Why exclude last target from inputs?

nikhilweee · May 22, 2018, 10:11am

In the pytorch version of OpenNMT, the last target is excluded from the inputs to the decoder. What is the reason behind doing so?

github.com

OpenNMT/OpenNMT-py/blob/0ecec8b4c16fdec7d8ce2646a0ea47ab6535d308/onmt/Models.py#L583


         a target sequence of size `[tgt_len x batch]`.
    lengths(:obj:`LongTensor`): the src lengths, pre-padding `[batch]`.
    dec_state (:obj:`DecoderState`, optional): initial decoder state
Returns:
    (:obj:`FloatTensor`, `dict`, :obj:`onmt.Models.DecoderState`):


         * decoder output `[tgt_len x batch x hidden]`
         * dictionary attention dists of `[tgt_len x batch x src_len]`
         * final decoder state
"""
tgt = tgt[:-1]  # exclude last target from inputs


enc_final, memory_bank = self.encoder(src, lengths)
enc_state = \
    self.decoder.init_decoder_state(src, memory_bank, enc_final)
decoder_outputs, dec_state, attns = \
    self.decoder(tgt, memory_bank,
                 enc_state if dec_state is None
                 else dec_state,
                 memory_lengths=lengths)
if self.multigpu:

At every iteration i during decoding, let the decoder cell dec[i] receive an input inp[i] to produce an output out[i]. I earllier suspected that tgt[-1] is not needed because we’re feeding in tgt[i-1] as inp[i] at every iteration i. So dec[0] gets some input inp[0], dec[1] receives some combination of tgt[0] as inp[1] and so on.

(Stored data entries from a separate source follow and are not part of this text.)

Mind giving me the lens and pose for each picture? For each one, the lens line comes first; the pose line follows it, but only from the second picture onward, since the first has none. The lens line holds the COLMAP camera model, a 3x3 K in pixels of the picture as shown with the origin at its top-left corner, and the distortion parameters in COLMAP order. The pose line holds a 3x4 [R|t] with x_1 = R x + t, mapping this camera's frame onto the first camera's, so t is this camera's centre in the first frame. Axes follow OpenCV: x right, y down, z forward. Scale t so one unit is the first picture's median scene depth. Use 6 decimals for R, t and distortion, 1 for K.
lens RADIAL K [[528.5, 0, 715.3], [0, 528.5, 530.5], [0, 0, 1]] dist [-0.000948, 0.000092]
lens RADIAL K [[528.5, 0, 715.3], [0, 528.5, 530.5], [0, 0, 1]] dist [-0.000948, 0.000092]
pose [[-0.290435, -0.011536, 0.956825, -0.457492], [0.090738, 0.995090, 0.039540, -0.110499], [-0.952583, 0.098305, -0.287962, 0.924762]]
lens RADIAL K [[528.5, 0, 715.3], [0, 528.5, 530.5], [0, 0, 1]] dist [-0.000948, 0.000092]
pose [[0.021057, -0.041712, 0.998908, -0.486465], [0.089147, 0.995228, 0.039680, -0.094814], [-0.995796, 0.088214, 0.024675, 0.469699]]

Assuming the last iteration is t, this way the last decoder cell, dec[t] receives tgt[t-1] as inp[t], so there’s no need of the last target tgt[t]. But it turns out I was wrong.

github.com

OpenNMT/OpenNMT-py/blob/0ecec8b4c16fdec7d8ce2646a0ea47ab6535d308/onmt/Models.py#L492


assert emb.dim() == 3  # len x batch x embedding_dim


hidden = state.hidden
coverage = state.coverage.squeeze(0) \
    if state.coverage is not None else None


# Input feed concatenates hidden state with
# input at every time step.
for i, emb_t in enumerate(emb.split(1)):
    emb_t = emb_t.squeeze(0)
    decoder_input = torch.cat([emb_t, input_feed], 1)


    rnn_output, hidden = self.rnn(decoder_input, hidden)
    decoder_output, p_attn = self.attn(
        rnn_output,
        memory_bank.transpose(0, 1),
        memory_lengths=memory_lengths)
    if self.context_gate is not None:
        # TODO: context gate should be employed
        # instead of second RNN transform.
        decoder_output = self.context_gate(

This code suggests that inp[i] is some combination of tgt[i] and not tgt[i-1]. If this is the case, why do we drop the last target?

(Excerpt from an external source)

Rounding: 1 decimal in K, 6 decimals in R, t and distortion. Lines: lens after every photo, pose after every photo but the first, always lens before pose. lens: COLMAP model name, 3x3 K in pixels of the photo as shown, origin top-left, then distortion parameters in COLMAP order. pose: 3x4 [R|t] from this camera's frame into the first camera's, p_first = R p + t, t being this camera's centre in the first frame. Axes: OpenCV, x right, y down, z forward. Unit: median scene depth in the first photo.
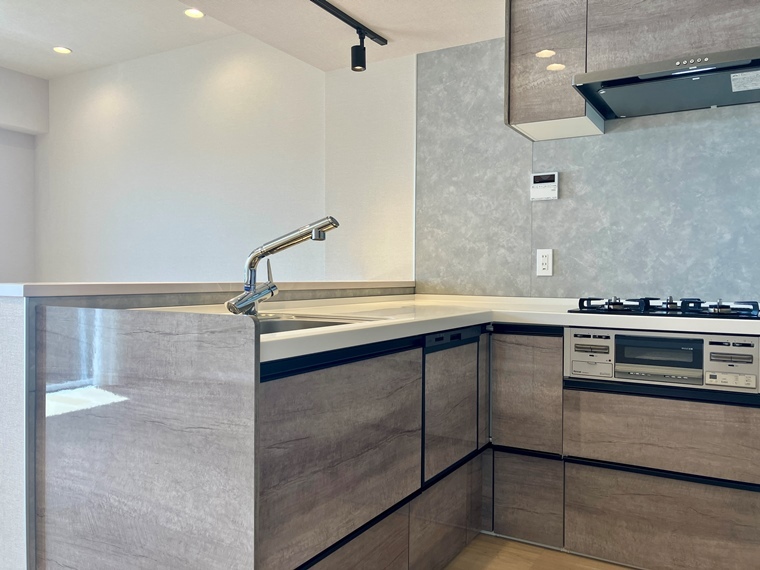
lens RADIAL K [[628.5, 0, 379.5], [0, 628.5, 284.5], [0, 0, 1]] dist [0.049414, -0.037236]
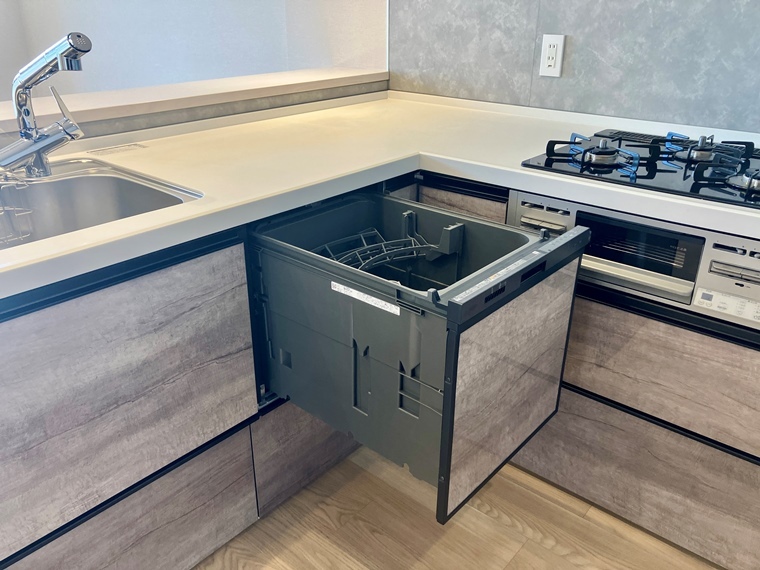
lens RADIAL K [[628.5, 0, 377.2], [0, 628.5, 283.4], [0, 0, 1]] dist [0.049414, -0.037236]
pose [[0.982425, 0.071985, -0.172221, 0.275493], [0.002940, 0.916565, 0.399875, -0.108559], [0.186637, -0.393353, 0.900244, 0.331808]]
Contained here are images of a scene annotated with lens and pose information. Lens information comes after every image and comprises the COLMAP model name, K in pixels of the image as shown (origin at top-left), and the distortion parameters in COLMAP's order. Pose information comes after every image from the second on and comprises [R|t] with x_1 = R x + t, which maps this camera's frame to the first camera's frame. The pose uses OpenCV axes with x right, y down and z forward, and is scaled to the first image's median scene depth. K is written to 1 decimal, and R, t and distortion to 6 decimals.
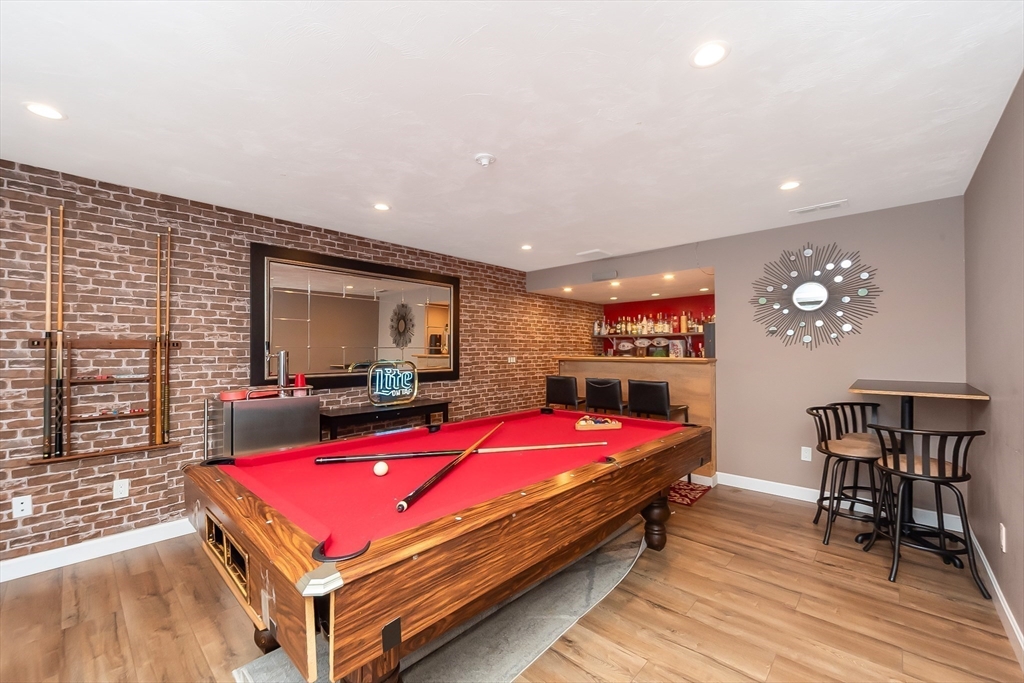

nikhilweee · May 22, 2018, 11:32am

So it turns out that tgt[0] is the start of sequence tag <s> which is passed on to dec[0]. tgt[-1] will either be the end of sequence tag </s> or <blank>. In either case they don’t need to be feeded into the decoder again.

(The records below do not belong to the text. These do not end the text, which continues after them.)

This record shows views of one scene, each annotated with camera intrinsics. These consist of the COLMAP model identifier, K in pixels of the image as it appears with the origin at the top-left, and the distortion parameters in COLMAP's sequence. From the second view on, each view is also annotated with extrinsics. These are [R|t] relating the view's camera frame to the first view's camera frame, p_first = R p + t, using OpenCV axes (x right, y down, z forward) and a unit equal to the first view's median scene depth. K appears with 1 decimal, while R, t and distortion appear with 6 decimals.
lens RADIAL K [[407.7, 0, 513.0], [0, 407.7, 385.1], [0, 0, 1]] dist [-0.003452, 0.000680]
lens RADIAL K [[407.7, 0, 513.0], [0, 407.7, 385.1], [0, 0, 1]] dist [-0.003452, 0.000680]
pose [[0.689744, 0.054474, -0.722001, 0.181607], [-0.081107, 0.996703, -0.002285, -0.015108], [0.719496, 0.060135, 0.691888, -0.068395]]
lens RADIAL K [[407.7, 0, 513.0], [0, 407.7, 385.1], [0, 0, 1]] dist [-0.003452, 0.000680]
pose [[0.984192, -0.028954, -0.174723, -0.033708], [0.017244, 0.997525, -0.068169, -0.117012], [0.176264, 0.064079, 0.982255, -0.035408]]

Aside: While computing the loss, the outputs should be compared against tgt[1:]. This is indeed the case.

github.com

OpenNMT/OpenNMT-py/blob/0ecec8b4c16fdec7d8ce2646a0ea47ab6535d308/onmt/modules/CopyGenerator.py#L167


                                            self.padding_idx)


def _make_shard_state(self, batch, output, range_, attns):
    """ See base class for args description. """
    if getattr(batch, "alignment", None) is None:
        raise AssertionError("using -copy_attn you need to pass in "
                             "-dynamic_dict during preprocess stage.")


    return {
        "output": output,
        "target": batch.tgt[range_[0] + 1: range_[1]],
        "copy_attn": attns.get("copy"),
        "align": batch.alignment[range_[0] + 1: range_[1]]
    }


def _compute_loss(self, batch, output, target, copy_attn, align):
    """
    Compute the loss. The args must match self._make_shard_state().
    Args:
        batch: the current batch.
        output: the predict output from the model.